The conference aims to bring researchers and practitioners across languages, levels, and settings to discuss and share research, theory, and best practices and to foster meaningful professional dialogue on issues related to the development and assessment of Intercultural Competence in a foreign or second language.
This conference is organized by the Center for Educational Resources in Culture, Language and Literacy (CERCLL)co-organized by the Confucius Institute of the University of Arizona (CIUA) and Second Language Acquisition and Teaching (SLAT) Program, co-sponsored by the Center for Middle Eastern Studies (CMES), Center for Latin American Studies (CLAS), College of Humanities (COH), College of Social and Behavioral Sciences (SBS) at the University of Arizona; and the Center for Advanced Language Proficiency Education and Research (CALPER) at Pennsylvania State University; Center for Applied Second Language Studies (CASLS) at the University of Oregon; Language Acquisition Resource Center (LARC) at San Diego State University; National Capital Language Resource Center (NCLRC) at George Washington University; National Foreign Language Resource Center (NFLRC) at the University of Hawaii at Manoa; National Heritage Language Resource Center (NHLRC) at the University of California - Los Angeles; National Middle East Language Resource Center (NMELRC) at Brigham Young University.
Call for Papers:
For this conference we are seeking papers that address issues of intercultural competence development and assessment in immersive environments, which include but are not limited to:
- Overseas stays (e.g., study abroad, internship abroad, service learning abroad, etc.)
- Virtual environments (e.g., Web. 2.0 technologies (e.g., blogs and wikis), telecollaborative partnerships, social virtualities (e.g., Second Life), massively multiplayer online games (e.g., World of Warcraft), and synthetic immersive environments (SIEs)
- Immersion education (e.g., one way, two way, developmental bilingual education, heritage language instruction, indigenous immersion, Language Across the Curriculum (LAC), Culture and Language Across the Curriculum (CLAC), content-based language instruction)
Submitting a Proposal:
- Workshop (3 hours [half day] or 6 hours [full day]): Workshops are meant to be interactive and delve into a topic more deeply than a 60-minute paper session allows.

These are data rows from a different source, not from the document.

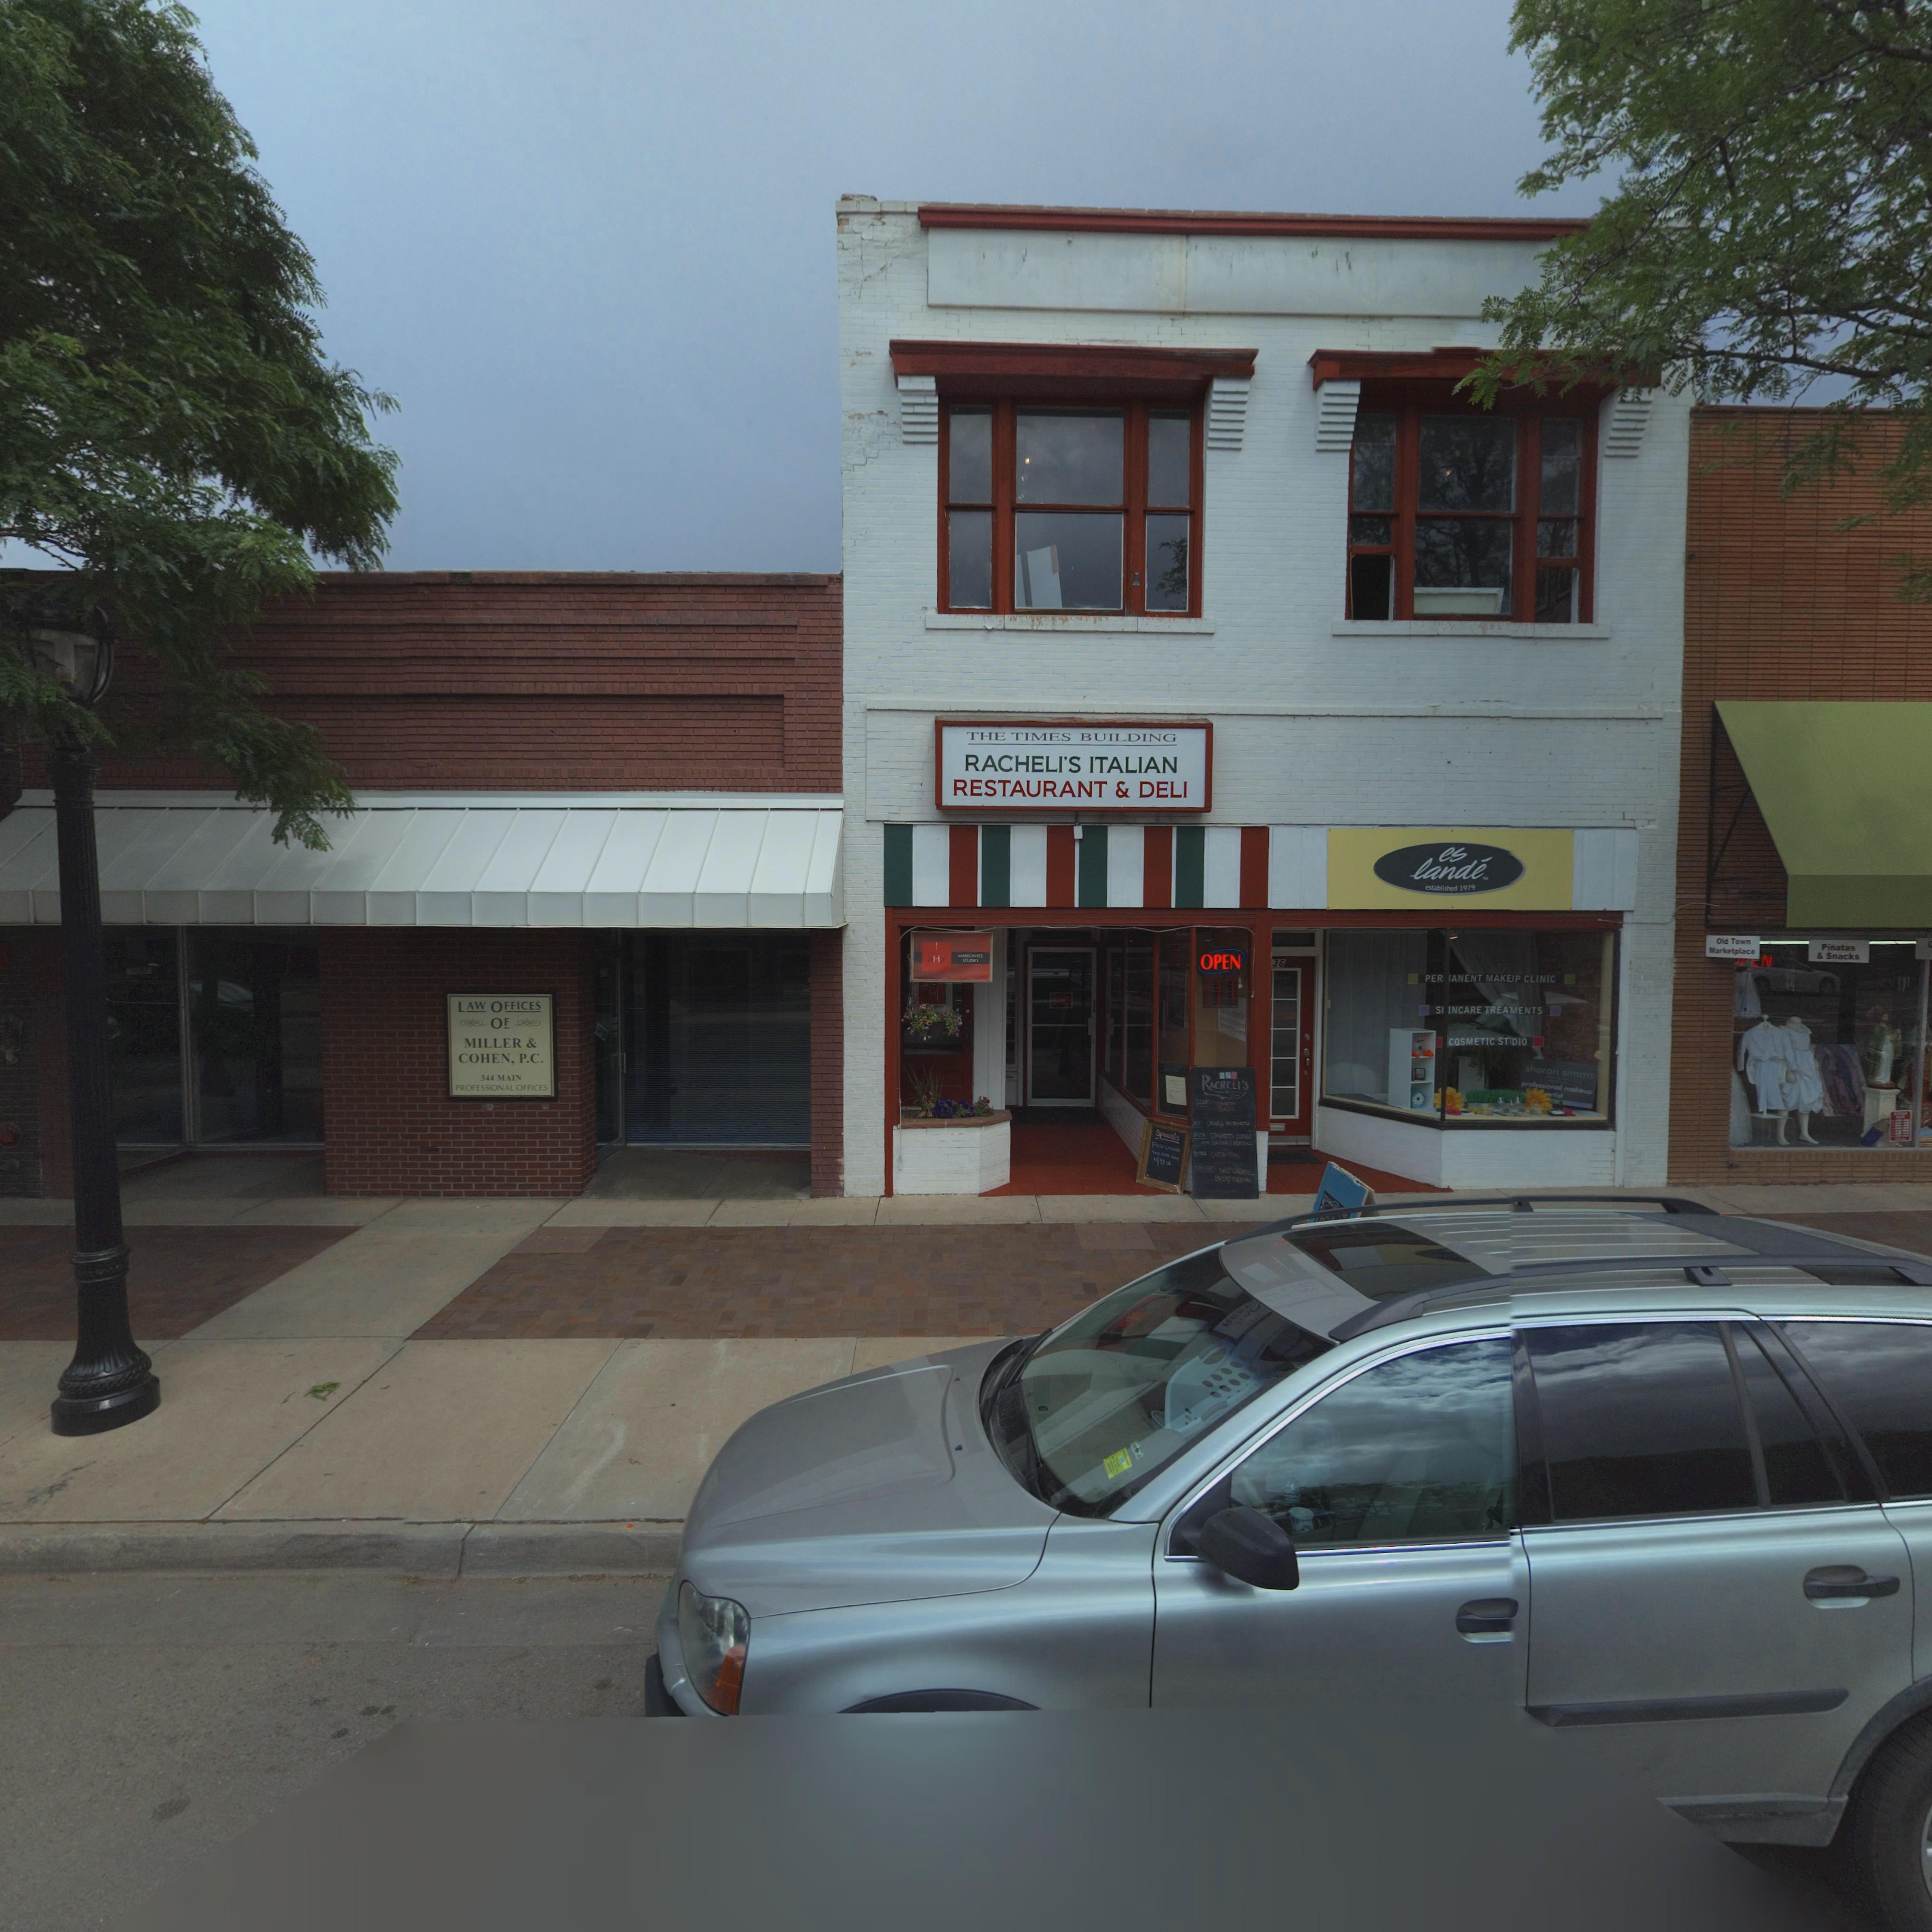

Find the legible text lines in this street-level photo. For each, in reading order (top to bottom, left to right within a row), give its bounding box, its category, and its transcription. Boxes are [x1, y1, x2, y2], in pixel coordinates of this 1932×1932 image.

[964, 753, 1178, 774] BusinessName: RACHELI'S ITALIAN
[1437, 846, 1468, 862] BusinessName: es
[1409, 856, 1493, 880] BusinessName: lande
[1716, 937, 1751, 945] BusinessName: Old Town
[1709, 947, 1755, 956] BusinessName: Marketplace
[1268, 959, 1285, 967] StreetNumber: *36
[458, 1000, 541, 1013] BusinessName: LAW OFFICES
[490, 1017, 509, 1030] BusinessName: OF
[464, 1037, 537, 1048] BusinessName: MILLER &
[458, 1053, 544, 1064] BusinessName: COHEN, P.C.
[480, 1074, 494, 1081] StreetNumber: 344
[497, 1074, 522, 1081] StreetName: MAIN
[1201, 1073, 1249, 1092] BusinessName: RACHELI'S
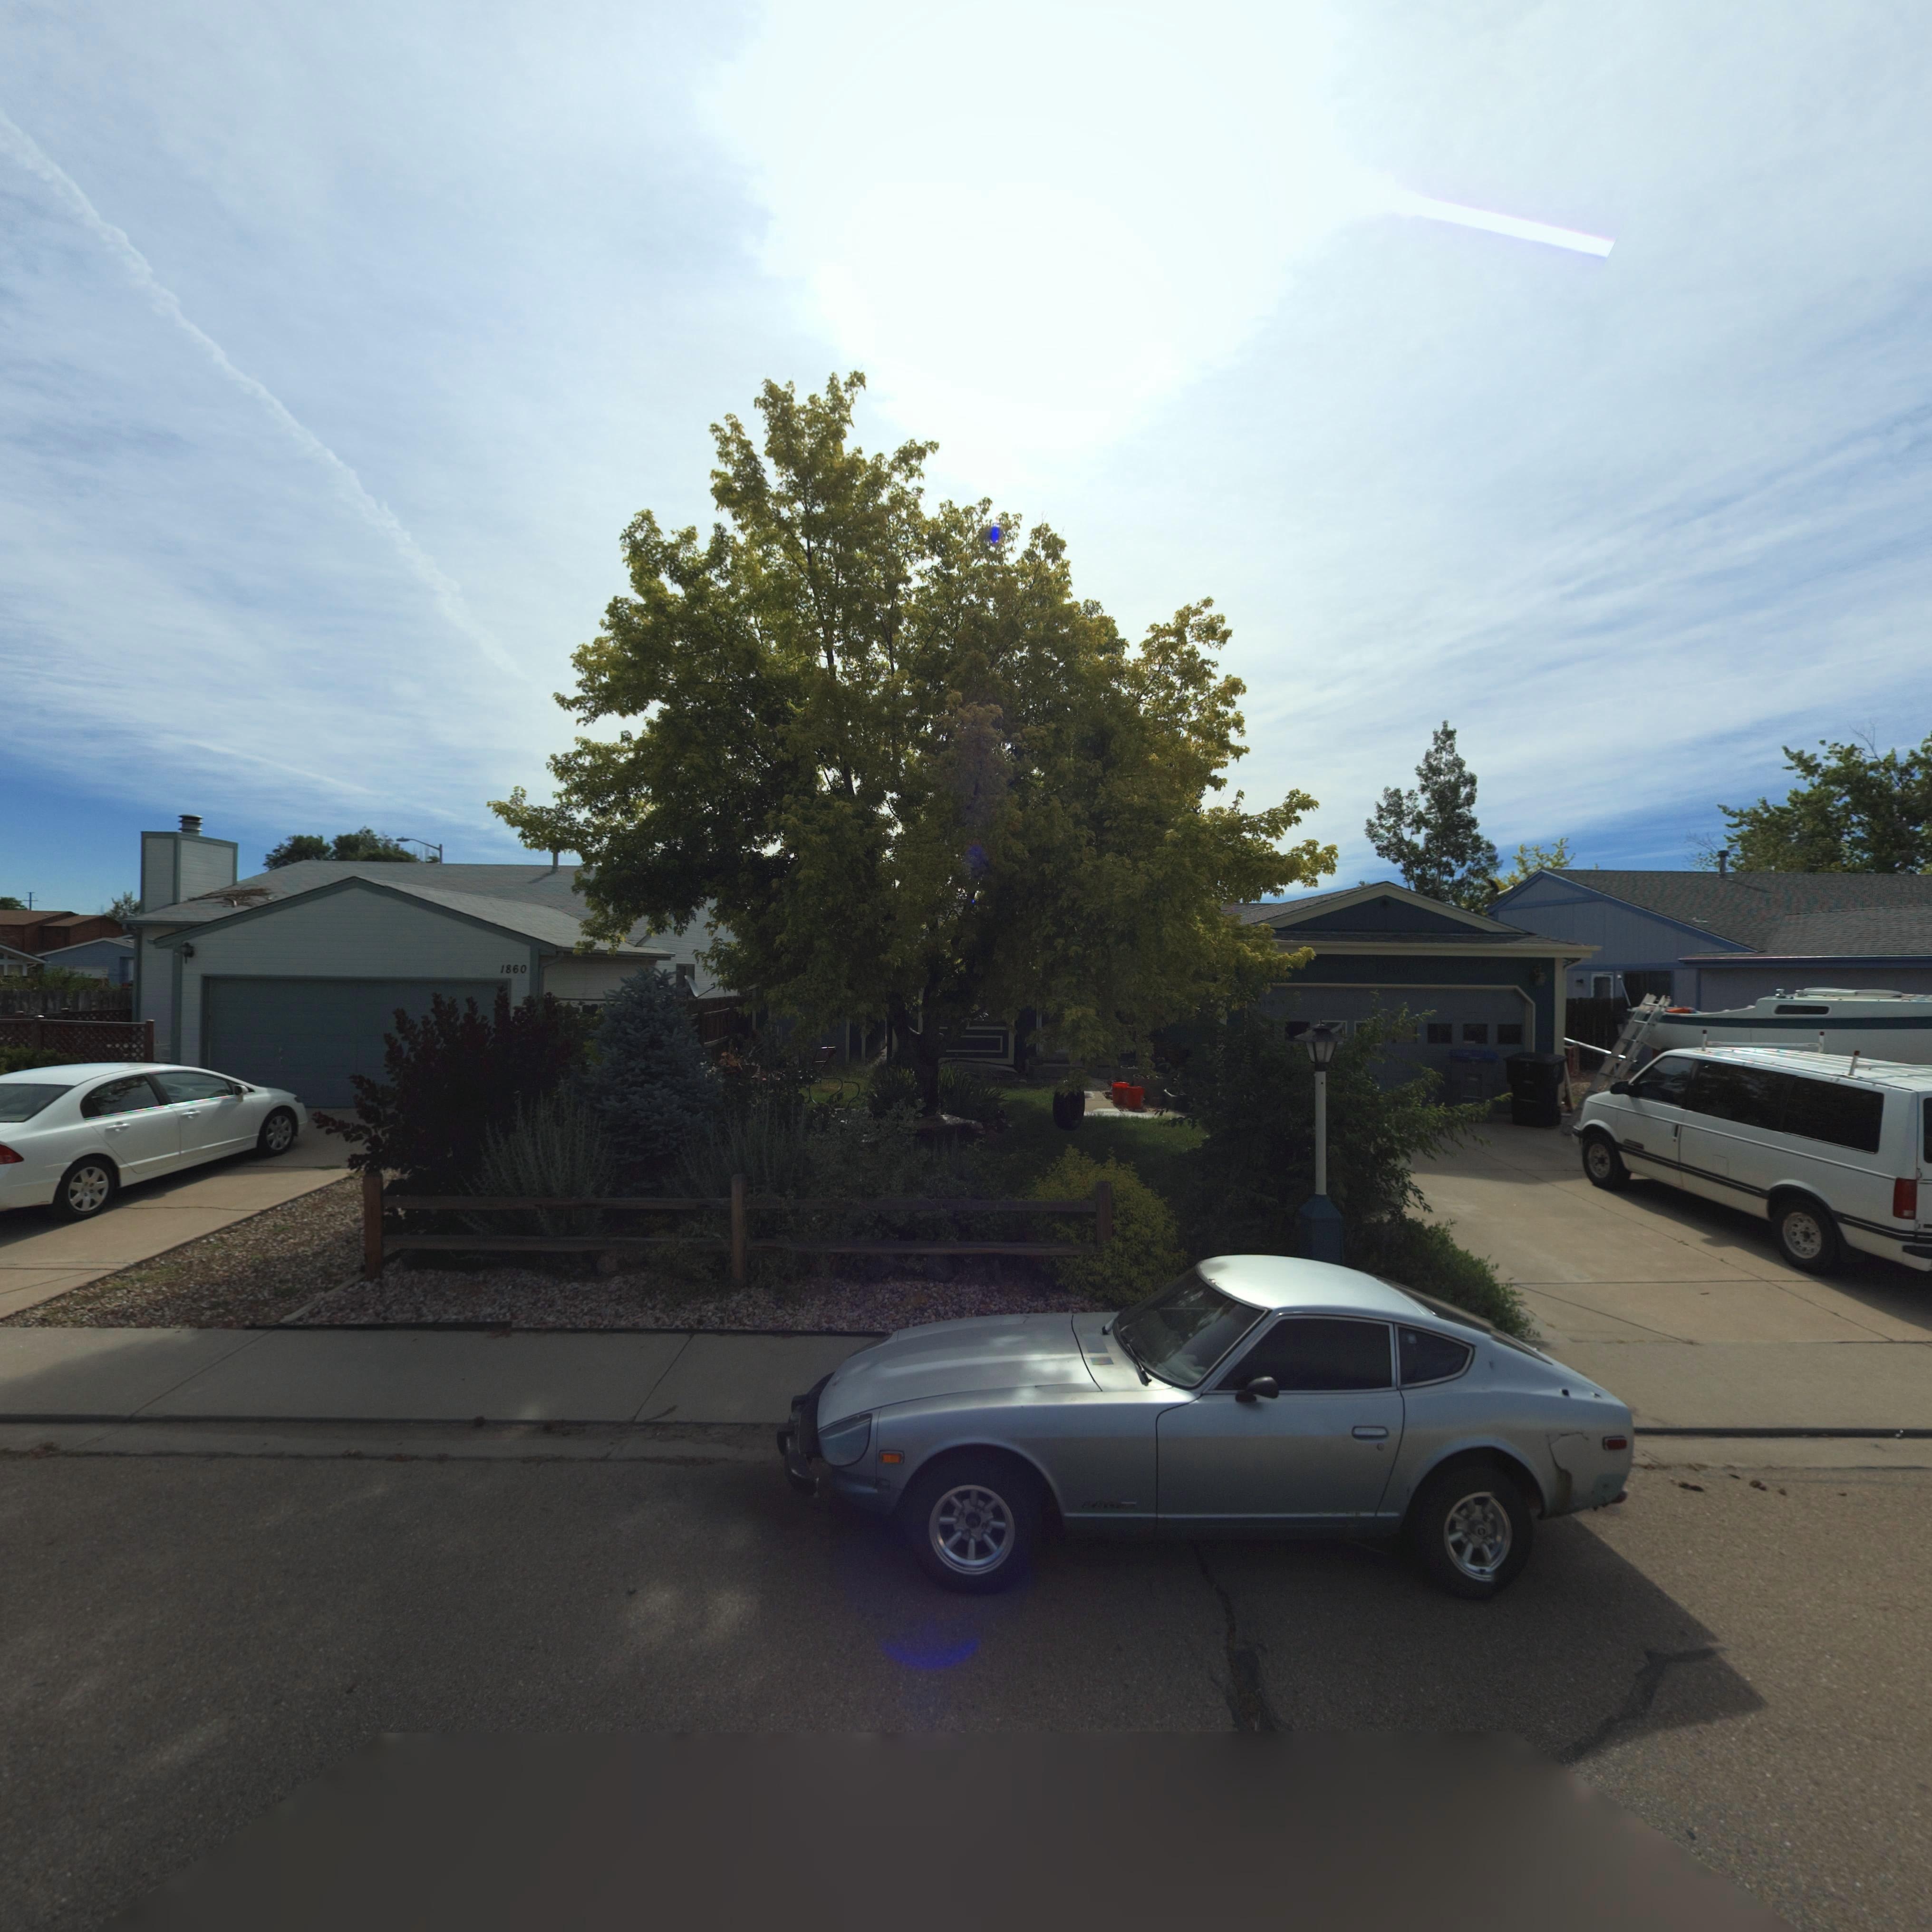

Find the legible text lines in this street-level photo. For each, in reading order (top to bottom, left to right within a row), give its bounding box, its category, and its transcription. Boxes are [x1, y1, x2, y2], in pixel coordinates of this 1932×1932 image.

[499, 963, 528, 974] StreetNumber: 1860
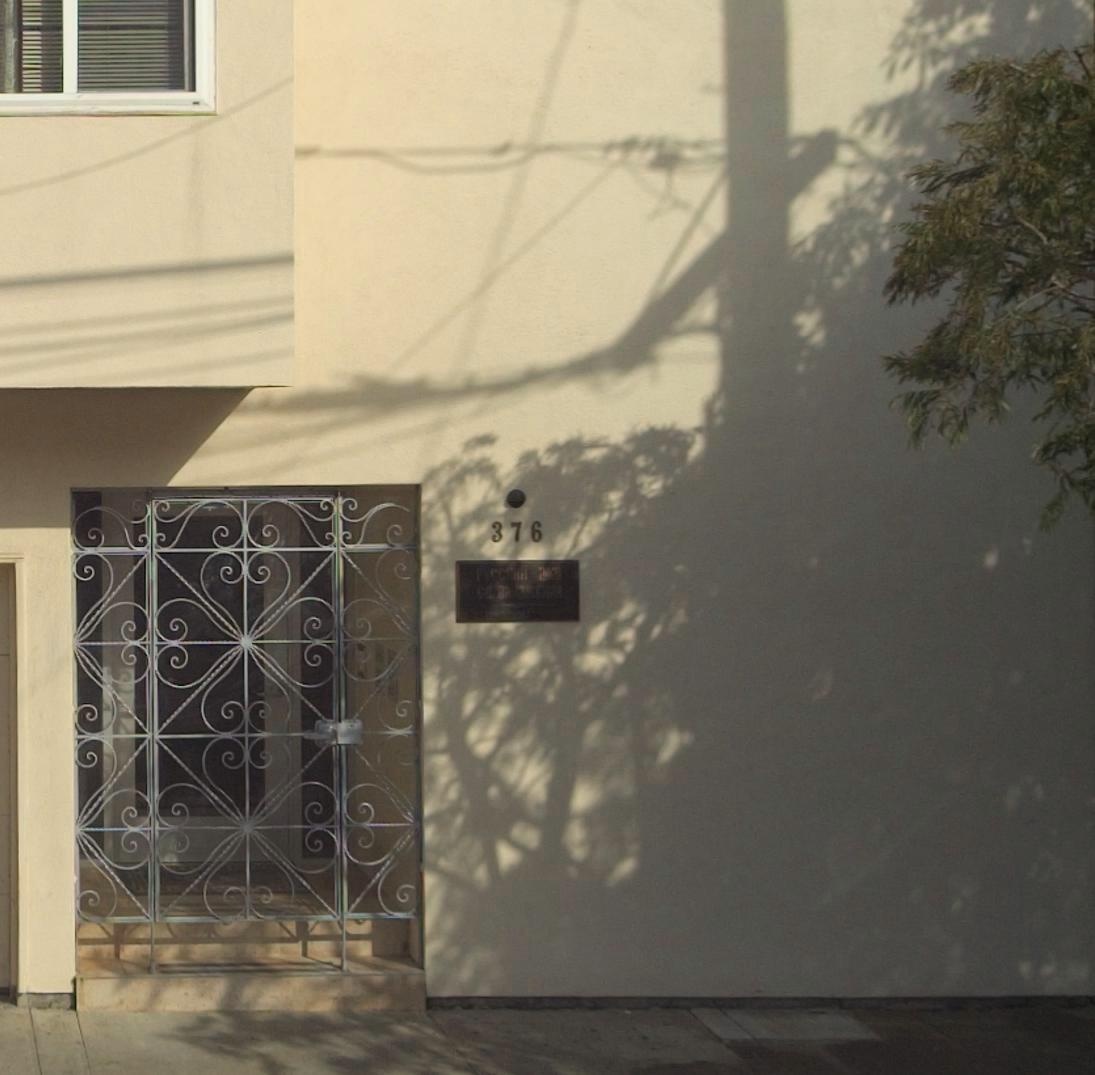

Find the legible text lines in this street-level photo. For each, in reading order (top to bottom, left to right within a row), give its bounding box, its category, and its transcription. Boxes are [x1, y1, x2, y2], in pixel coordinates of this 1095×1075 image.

[490, 519, 544, 544] StreetNumber: 376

Workshop proposals should include an outline of the specific planned activities and a detailed time schedule for each segment of the workshop.
- Paper session (25 minutes per paper): A paper involves a 25-minute presentation on a topic related to one of the three themes. Papers will be grouped thematically when possible. Grouped paper presentation sessions will include four papers followed by 20 minutes of questions and discussion.
Proposal Submission Guidelines:
Restrictions: No more than two proposals per person may be submitted. A presenter can only be a primary presenter on one proposal. Submitting more than two proposals will eliminate all proposals from consideration. Submissions with similar titles and content will also be eliminated from consideration.
- Title: The title of proposed session cannot be more than 10 words in length. Be sure that your title matches the content of the intended presentation.
- Proposal Type: Paper or Workshop-Half Day or Workshop-Full Day.
- Abstract: Abstract for a paper or workshop must not exceed 400 words. The online system will not allow you to continue your submission if the abstract exceeds 400 words.
- Outline (only for workshop proposals): Abstract for a workshop must include an outline of the specific planned activities, and a detailed time schedule for each segment of the workshop.
- Summary: The summary must not exceed 50 words. It needs to be in final, publishable format and error-free. It must clearly align with the content of your abstract. The online system will not allow you to continue your submission if the abstract exceeds 50 words.
Those submitting workshops and papers are asked to consider into which strand your proposal will fit best. Only one strand can be selected:
- Curriculum Development
- Instructional Materials/Textbooks
- Professional Development
- Program Administration
Proposals will be evaluated using the following rubric:
- Scholarly or educational significance: Does this paper address an important issue in the field? Does it offer the promise of new knowledge? Is it likely to stimulate discussion?
- Theoretical orientation:
For research-based papers: Is a theoretical framework evident? Are the hypotheses or research questions significant? Does the author refer appropriately to previous research, theory, or practice?
For theory-based papers (those which propose a new framework or reinterpret earlier studies): Does the discussion appear to be substantive? Thought-provoking? Insightful?
For practice papers: Are the practices innovative and do they build on existing theory?
- Quality of research (if applicable): Is the research design appropriate and adequately outlined? Will the findings be of interest to foreign/second language teachers?
- Quality of practice (if applicable): Is the practice described innovative? Is it of potential interest to other foreign/second language teachers? Does the abstract describe clearly what is involved?
- Quality of presentation: Is the abstract focused? Clearly organized? Well-written?
Online proposal submission: Submissions will start being accepted on March 21st, 2011.
Proposal deadline: 11:59 pm (Pacific Standard Time) on September 6th, 2011.
Confirmation of receipt will be sent via email. Presenters will be notified by email of the program committee's decision by October 17th, 2011.